Although space greenhouses are developed for space exploration, their core technologies such as precision environmental control, resource recycling and closed-loop ecological system have important application value on the ground. Especially in extreme environments such as deserts, plateaus and polar regions where traditional agriculture is difficult to carry out, space greenhouse technology can be transformed and applied to build "desert greenhouses" and "polar greenhouses", realizing the local production of fresh food and improving the living conditions of local residents.
1. Application in Desert Areas: Turning Deserts into "Oases of Food"

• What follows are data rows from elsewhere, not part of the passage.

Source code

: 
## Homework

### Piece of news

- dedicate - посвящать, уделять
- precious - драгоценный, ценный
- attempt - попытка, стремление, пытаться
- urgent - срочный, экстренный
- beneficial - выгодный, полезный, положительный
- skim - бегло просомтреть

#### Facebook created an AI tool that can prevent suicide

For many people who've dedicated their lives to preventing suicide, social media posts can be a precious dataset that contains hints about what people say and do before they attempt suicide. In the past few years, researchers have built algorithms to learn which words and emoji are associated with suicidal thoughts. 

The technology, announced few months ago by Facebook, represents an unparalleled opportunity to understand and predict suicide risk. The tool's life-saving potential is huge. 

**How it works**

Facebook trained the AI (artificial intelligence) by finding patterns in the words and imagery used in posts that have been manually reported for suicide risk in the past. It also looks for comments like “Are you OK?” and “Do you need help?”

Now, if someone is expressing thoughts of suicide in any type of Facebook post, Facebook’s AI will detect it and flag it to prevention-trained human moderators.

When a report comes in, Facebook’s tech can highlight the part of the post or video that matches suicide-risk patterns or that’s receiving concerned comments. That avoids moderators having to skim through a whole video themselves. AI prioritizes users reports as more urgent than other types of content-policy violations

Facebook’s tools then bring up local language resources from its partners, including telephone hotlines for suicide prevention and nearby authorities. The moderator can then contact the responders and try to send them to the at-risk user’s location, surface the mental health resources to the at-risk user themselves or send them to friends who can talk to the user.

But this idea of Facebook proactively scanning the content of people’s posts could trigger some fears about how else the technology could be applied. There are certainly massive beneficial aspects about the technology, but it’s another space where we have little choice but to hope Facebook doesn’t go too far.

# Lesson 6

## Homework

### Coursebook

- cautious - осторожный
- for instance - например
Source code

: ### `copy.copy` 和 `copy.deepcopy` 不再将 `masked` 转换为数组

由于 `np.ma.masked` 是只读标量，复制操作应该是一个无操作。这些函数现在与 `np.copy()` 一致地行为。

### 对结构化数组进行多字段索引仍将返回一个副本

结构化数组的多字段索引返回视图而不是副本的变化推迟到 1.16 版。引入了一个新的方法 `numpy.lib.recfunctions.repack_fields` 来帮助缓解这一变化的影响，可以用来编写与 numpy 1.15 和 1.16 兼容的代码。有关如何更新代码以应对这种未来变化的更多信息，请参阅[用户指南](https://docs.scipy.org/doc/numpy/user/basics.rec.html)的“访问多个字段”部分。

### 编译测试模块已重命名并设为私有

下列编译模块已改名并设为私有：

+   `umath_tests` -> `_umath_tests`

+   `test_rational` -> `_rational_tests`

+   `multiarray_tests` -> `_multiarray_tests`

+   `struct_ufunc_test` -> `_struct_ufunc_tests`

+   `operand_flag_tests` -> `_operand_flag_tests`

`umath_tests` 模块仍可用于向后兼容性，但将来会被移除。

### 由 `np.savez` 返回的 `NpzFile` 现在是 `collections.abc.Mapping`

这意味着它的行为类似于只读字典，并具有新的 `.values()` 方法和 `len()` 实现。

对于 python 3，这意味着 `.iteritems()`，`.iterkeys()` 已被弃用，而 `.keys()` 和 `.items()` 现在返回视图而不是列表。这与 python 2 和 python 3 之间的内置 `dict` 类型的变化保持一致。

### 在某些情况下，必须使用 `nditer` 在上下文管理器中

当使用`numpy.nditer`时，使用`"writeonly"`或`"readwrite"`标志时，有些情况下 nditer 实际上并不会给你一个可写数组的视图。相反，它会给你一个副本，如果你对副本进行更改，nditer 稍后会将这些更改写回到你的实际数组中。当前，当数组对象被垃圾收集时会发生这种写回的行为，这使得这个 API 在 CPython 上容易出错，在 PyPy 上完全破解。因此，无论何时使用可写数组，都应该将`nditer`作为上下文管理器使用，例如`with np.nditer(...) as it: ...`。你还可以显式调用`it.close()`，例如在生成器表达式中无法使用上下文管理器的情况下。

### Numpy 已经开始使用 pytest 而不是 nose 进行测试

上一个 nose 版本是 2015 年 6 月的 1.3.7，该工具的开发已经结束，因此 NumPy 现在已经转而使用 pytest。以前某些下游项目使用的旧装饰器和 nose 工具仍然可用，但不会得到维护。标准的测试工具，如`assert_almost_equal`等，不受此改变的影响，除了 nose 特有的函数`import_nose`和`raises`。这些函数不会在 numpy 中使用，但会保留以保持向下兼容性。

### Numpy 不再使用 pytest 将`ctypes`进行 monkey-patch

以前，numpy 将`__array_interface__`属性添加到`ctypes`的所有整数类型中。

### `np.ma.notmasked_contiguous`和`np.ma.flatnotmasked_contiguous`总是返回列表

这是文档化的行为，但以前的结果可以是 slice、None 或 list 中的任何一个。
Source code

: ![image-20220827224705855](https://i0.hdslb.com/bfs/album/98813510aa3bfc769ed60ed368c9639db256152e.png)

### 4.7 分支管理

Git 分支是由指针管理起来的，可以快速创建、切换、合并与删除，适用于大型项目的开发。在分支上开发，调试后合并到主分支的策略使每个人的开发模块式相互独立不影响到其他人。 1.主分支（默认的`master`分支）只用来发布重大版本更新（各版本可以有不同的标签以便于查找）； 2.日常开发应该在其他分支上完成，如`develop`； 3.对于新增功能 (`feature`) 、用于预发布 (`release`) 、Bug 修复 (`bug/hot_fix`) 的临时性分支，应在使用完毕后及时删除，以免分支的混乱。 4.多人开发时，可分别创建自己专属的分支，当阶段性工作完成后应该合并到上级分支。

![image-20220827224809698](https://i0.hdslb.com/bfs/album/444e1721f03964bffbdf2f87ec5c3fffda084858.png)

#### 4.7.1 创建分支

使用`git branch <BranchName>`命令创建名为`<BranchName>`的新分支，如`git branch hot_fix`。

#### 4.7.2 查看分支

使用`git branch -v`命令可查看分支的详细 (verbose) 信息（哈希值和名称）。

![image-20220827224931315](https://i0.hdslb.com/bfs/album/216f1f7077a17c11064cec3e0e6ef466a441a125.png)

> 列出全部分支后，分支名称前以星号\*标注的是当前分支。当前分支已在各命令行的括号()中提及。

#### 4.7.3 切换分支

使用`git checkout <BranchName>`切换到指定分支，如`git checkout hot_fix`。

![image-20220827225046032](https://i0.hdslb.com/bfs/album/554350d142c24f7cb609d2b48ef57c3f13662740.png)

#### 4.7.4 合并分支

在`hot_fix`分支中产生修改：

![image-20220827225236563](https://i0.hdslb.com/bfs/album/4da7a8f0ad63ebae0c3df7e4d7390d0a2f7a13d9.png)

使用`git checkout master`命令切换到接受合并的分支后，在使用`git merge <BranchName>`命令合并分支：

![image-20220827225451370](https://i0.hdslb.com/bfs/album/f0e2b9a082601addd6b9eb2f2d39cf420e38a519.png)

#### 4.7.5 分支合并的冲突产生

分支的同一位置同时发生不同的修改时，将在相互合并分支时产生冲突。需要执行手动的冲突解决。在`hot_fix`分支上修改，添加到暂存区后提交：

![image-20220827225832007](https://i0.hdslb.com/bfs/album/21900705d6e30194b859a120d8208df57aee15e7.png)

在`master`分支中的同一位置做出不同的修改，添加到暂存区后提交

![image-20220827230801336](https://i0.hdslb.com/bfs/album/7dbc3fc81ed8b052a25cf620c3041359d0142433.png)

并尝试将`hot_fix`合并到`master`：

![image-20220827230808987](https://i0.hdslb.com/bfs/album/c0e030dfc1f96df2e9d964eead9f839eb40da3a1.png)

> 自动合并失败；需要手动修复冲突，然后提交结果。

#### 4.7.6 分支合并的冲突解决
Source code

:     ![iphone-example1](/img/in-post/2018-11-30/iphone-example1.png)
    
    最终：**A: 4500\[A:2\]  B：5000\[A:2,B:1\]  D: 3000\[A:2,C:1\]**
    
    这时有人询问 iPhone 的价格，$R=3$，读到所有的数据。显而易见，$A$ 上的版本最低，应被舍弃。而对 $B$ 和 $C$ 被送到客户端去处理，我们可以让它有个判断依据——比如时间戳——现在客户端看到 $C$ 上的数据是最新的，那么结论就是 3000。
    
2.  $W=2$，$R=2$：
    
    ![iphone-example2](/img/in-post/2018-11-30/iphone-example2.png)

Desert areas are characterized by scarce water resources, strong radiation and drastic temperature changes, which are very similar to the space environment in many aspects. The resource recycling technology and precision environmental control technology of space greenhouses can be perfectly applied to desert greenhouses. For example, the water recycling system of space greenhouses can be used to treat desert groundwater or rainwater, realizing the efficient use of water resources; the LED light source and radiation protection technology can be used to cope with the strong radiation and uneven light in desert areas.
At present, some desert areas in the Middle East and North Africa have begun to introduce space greenhouse technology to build intelligent desert greenhouses. For example, a desert greenhouse project in Dubai, which uses the water recycling technology and precision irrigation system of space greenhouses, can save 90% of water resources compared with traditional agriculture. The greenhouse mainly cultivates microgreens, dwarf tomatoes and other short edible plants, with an annual output of 50-60 tons per hectare, which can meet the demand for fresh vegetables of 2,000-3,000 local residents. This project not only solves the problem of fresh food shortage in desert areas but also provides a new way for the development of desert agriculture.
2. Application in Polar Regions: Ensuring Fresh Food Supply for Scientific Research Stations

Polar regions such as the Arctic and Antarctic have extremely harsh natural environments, with long-term low temperatures, lack of light and difficulty in transportation. The scientific research personnel stationed in the polar scientific research stations have long relied on pre-packaged food transported from the mainland, and the supply of fresh food is extremely scarce. The space greenhouse technology can be used to build greenhouses in polar scientific research stations to realize the in-situ production of fresh vegetables.
The Chinese Antarctic Zhongshan Station has built a "polar greenhouse" based on space greenhouse technology. The greenhouse adopts a fully enclosed design and is equipped with a precision temperature control system and LED supplementary light system, which can maintain a stable temperature of 20-25℃ inside the greenhouse even in the polar night with a temperature of -60℃ outside. The greenhouse mainly cultivates microgreens, lettuce and other short plants, which can be harvested every 10-15 days. This greenhouse has solved the problem of fresh vegetable shortage for the scientific research personnel of Zhongshan Station, and the fresh vegetables produced can meet 30% of the daily demand of the scientific research personnel. At the same time, the closed-loop resource utilization system of the greenhouse also reduces the transportation burden of the scientific research station.
3. Application in Urban Agriculture: Promoting the Development of Vertical Farming

With the acceleration of urbanization, the problem of "food security in big cities" has become increasingly prominent. The vertical farming technology derived from space greenhouse technology can make full use of urban building space (such as roof, basement and wall) to carry out agricultural production, realizing the local supply of fresh food in cities. The vertical farming system adopts multi-layer vertical planting, LED light source and precision hydroponic technology, which are all core technologies of space greenhouses.
At present, many big cities around the world such as New York, Tokyo and Singapore have begun to promote vertical farming. For example, a vertical farm in Singapore uses space greenhouse-derived technology to cultivate leafy vegetables and microgreens in a 10-story building. The farm has a yield of 100-120 tons per hectare per year, which is 10-15 times that of traditional farmland. The fresh vegetables produced are supplied to local supermarkets and restaurants, reducing the transportation distance of vegetables by 50-100 kilometers and reducing carbon emissions. This model not only improves the efficiency of urban land use but also promotes the development of low-carbon and environmentally friendly urban agriculture.